The interference of Sir3N in the repression pathway of rDNA may reflect competition between Sir3N and Sir2p for a common third factor. Since rDNA repression is poorly characterized on a molecular level, it is impossible to say which nucleolar elements might be influenced by Sir3N. ORC subunits, Abf1p, Reb1p, and nucleosomes are all possible candidates (2, 19). Moreover, since a significant pool of Sir3N is found dispersed in the nucleoplasm, we cannot rule out the possibility that this domain acts indirectly to influence repression. The fact that Sir3N has opposite effects on TPE and rDNA repression supports the hypothesis that the two types of silencing, although related, make use of different molecular mechanisms.

The Sir3N terminus is highly enriched in the nucleolar compartment. We and others have previously found that the relocalization of Sir3p and Sir4p to the nucleolus occurs both in old mother cells and in mutants that show suppression of precocious-aging phenotypes (22, 39). The relocation of Sir3p requires Sir2p and the product of UTH4, a gene also implicated in yeast life span determination (22).
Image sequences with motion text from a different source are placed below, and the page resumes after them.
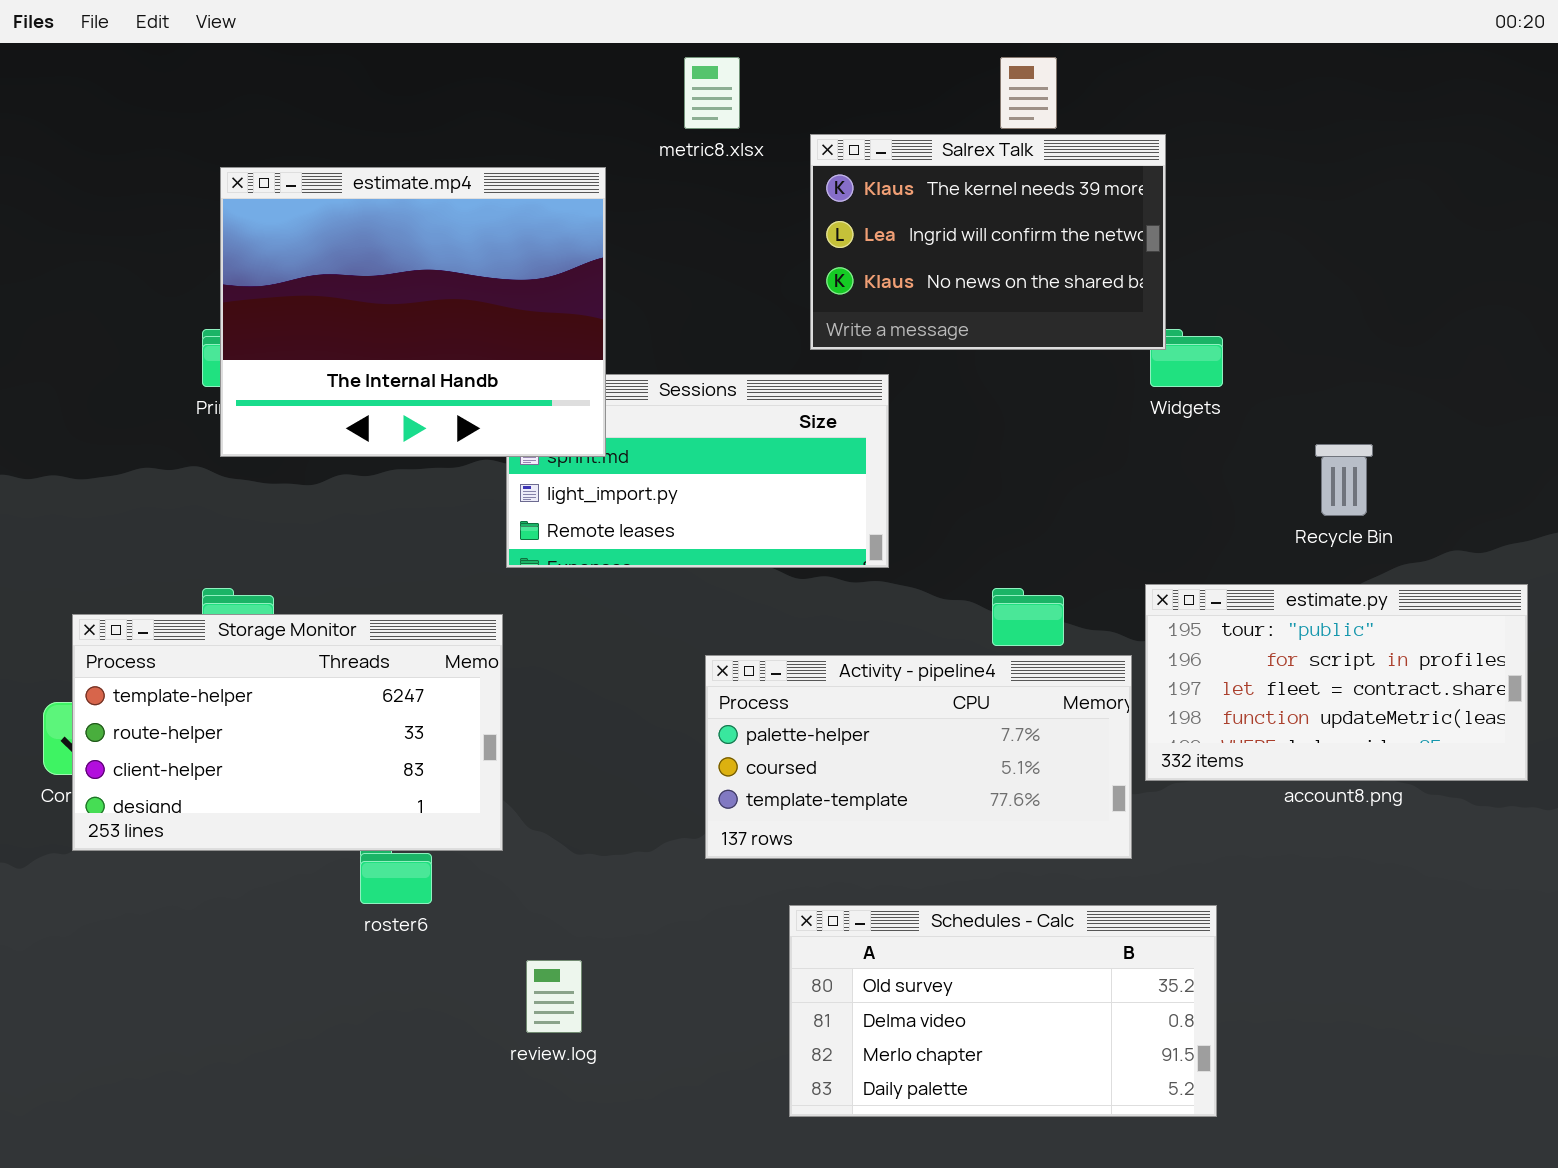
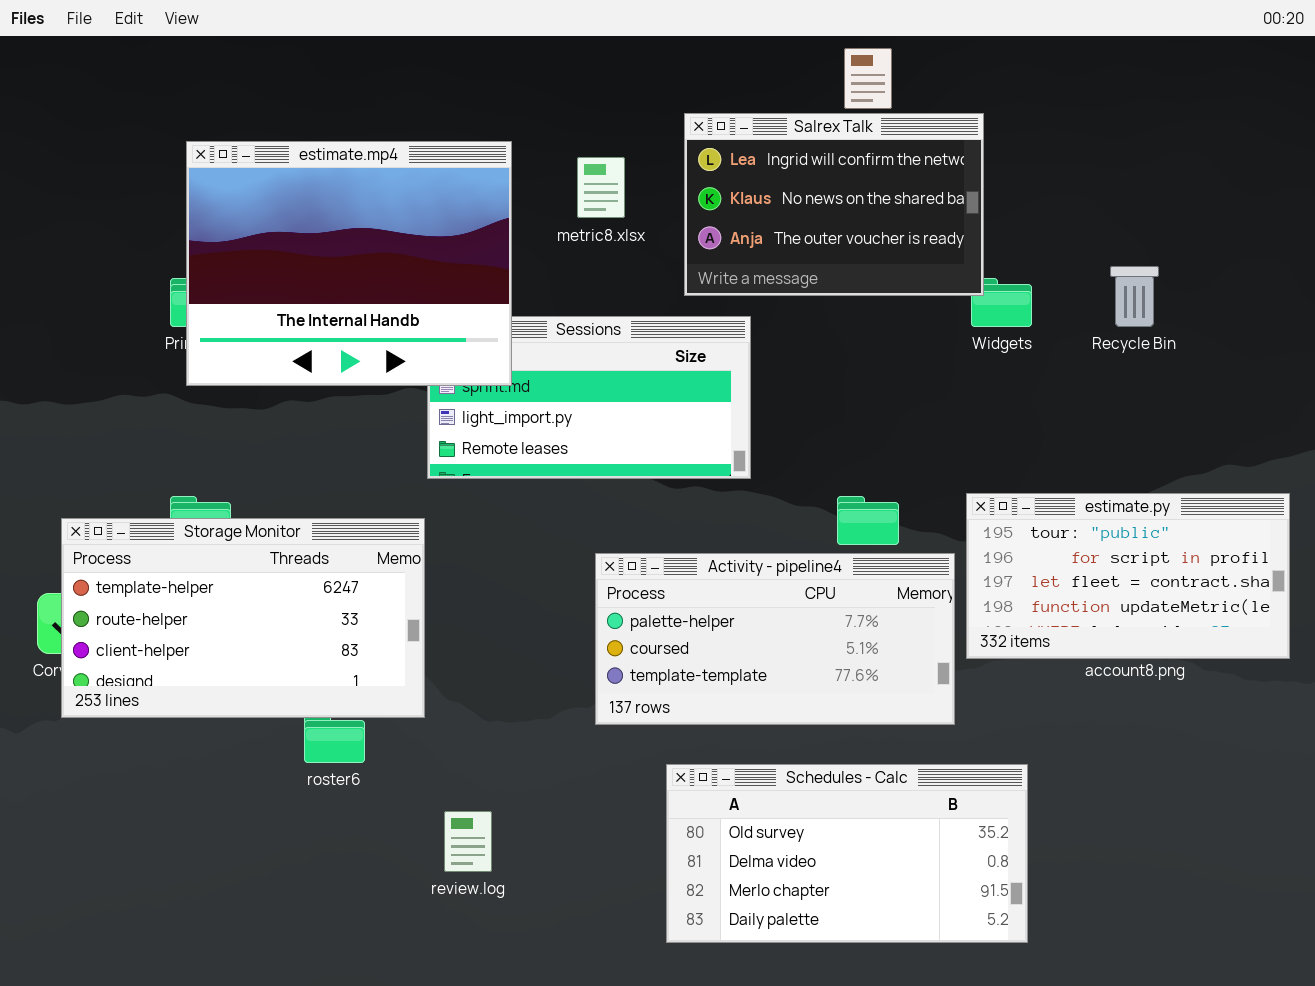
metric8.xlsx: [684,57,740,129] -> [577,157,625,218], moved
Salrex Talk: [810,134,1166,350] -> [684,113,984,296], scrolled down 1 row
Recycle Bin: [1315,444,1373,516] -> [1110,266,1159,327], moved

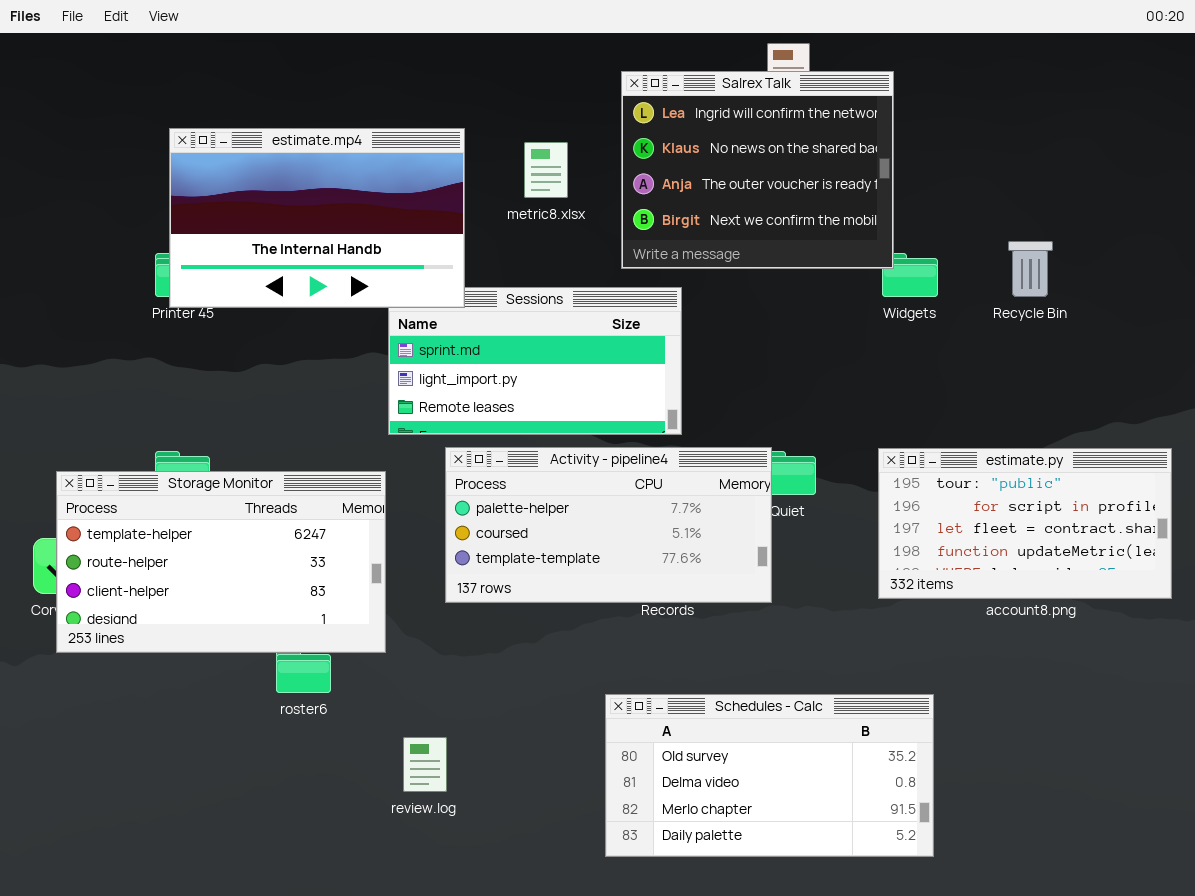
Salrex Talk: [684,113,984,296] -> [621,71,894,269], resized
estimate.mp4: [186,141,512,386] -> [169,128,465,308], resized
Activity - pipeline4: [595,553,955,725] -> [445,447,772,603], moved

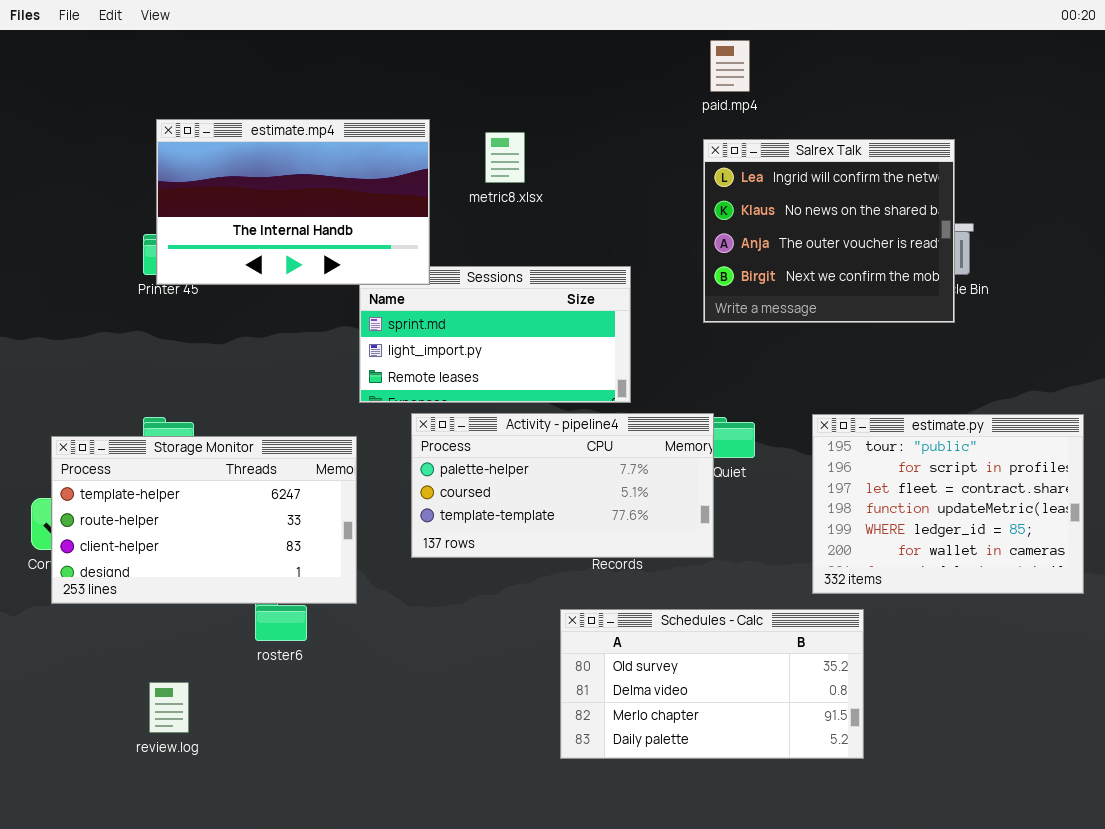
Salrex Talk: [621,71,894,269] -> [703,139,955,323], moved
estimate.py: [878,448,1172,599] -> [812,414,1084,594], resized
Schedules - Calc: [605,694,934,857] -> [560,609,864,759], moved
review.log: [403,737,447,792] -> [149,682,189,733], moved

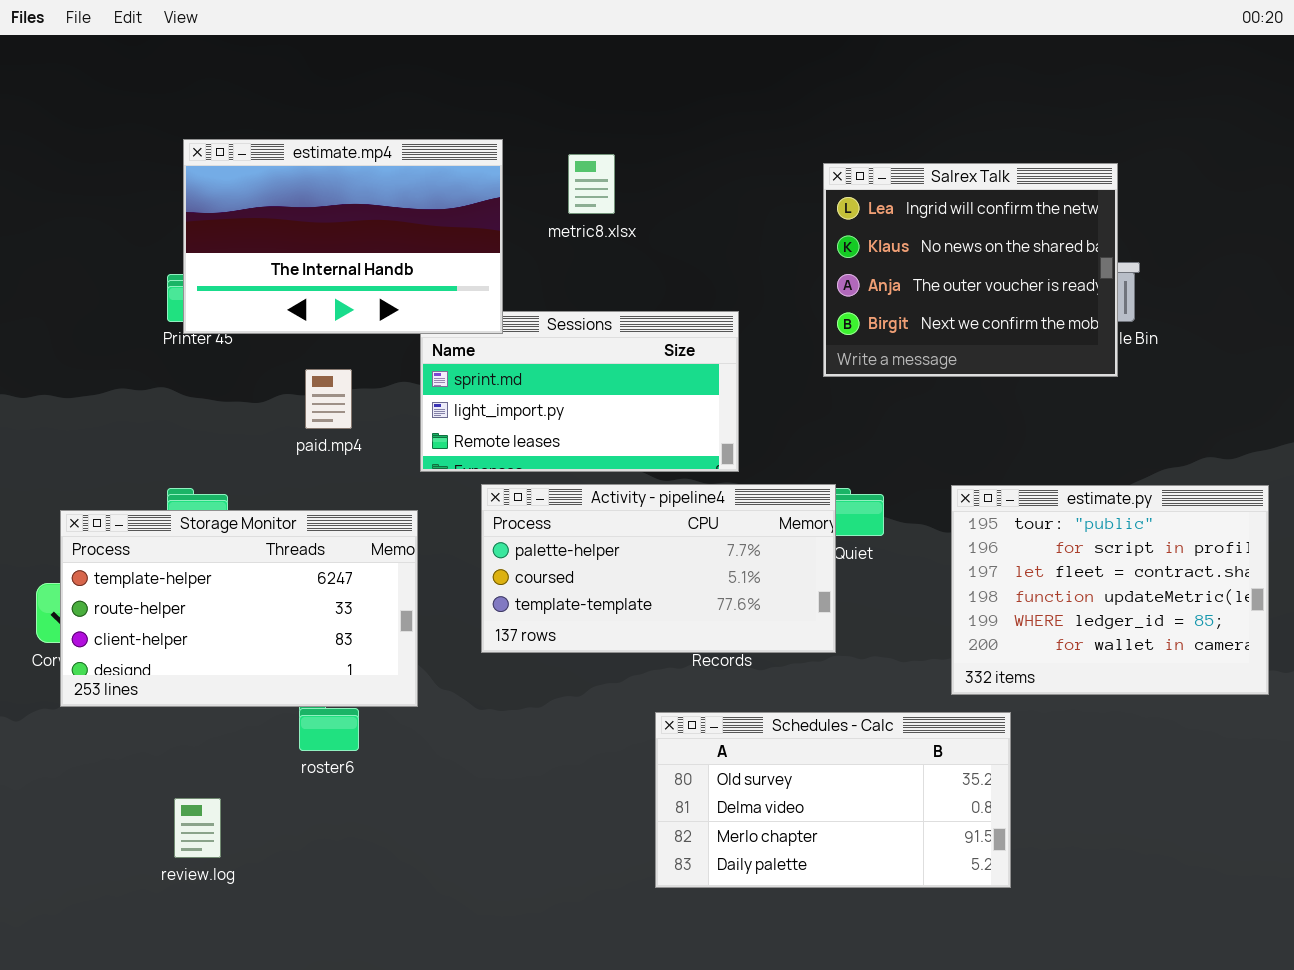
paid.mp4: [710,40,750,92] -> [305,369,352,429], moved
The data presented here indicate that the first 503 aa of Sir3p contains information necessary and sufficient for nucleolar targeting. Since the nucleolar localization of Sir3N, unlike that of Sir3p, does not require Uth4p, it appears that Uth4p overcomes a negative element that impedes the nucleolar targeting of full-length Sir3p. Sir3N and Sir3p, on the other hand, both require Sir2p for their accumulation in the nucleolus, indicating that the presence of Sir2p itself provides or creates a binding site for Sir3N and Sir3p.

Whether Sir3N, Sir3p, and/or Sir4p has a unique function in the nucleolus is unclear. Although deletion of either SIR3 or SIR4, like deletion of SIR2, shortens life span, only deletion of SIR2 affects recombination rates and PolII expression in the rDNA (4, 11, 40). Additional studies are needed to determine why Sir2p is necessary for the nucleolar accumulation of Sir3N and what Sir3N and Sir3p achieve in the nucleolus. Although we are unable to detect Sir2p-Sir3N interaction by two-hybrid or coimmunoprecipitation assays (43), this does not conclusively rule out an interaction. Novel approaches are clearly required to resolve both this question and the mechanism by which Sir3N activates the Sir3p holoprotein.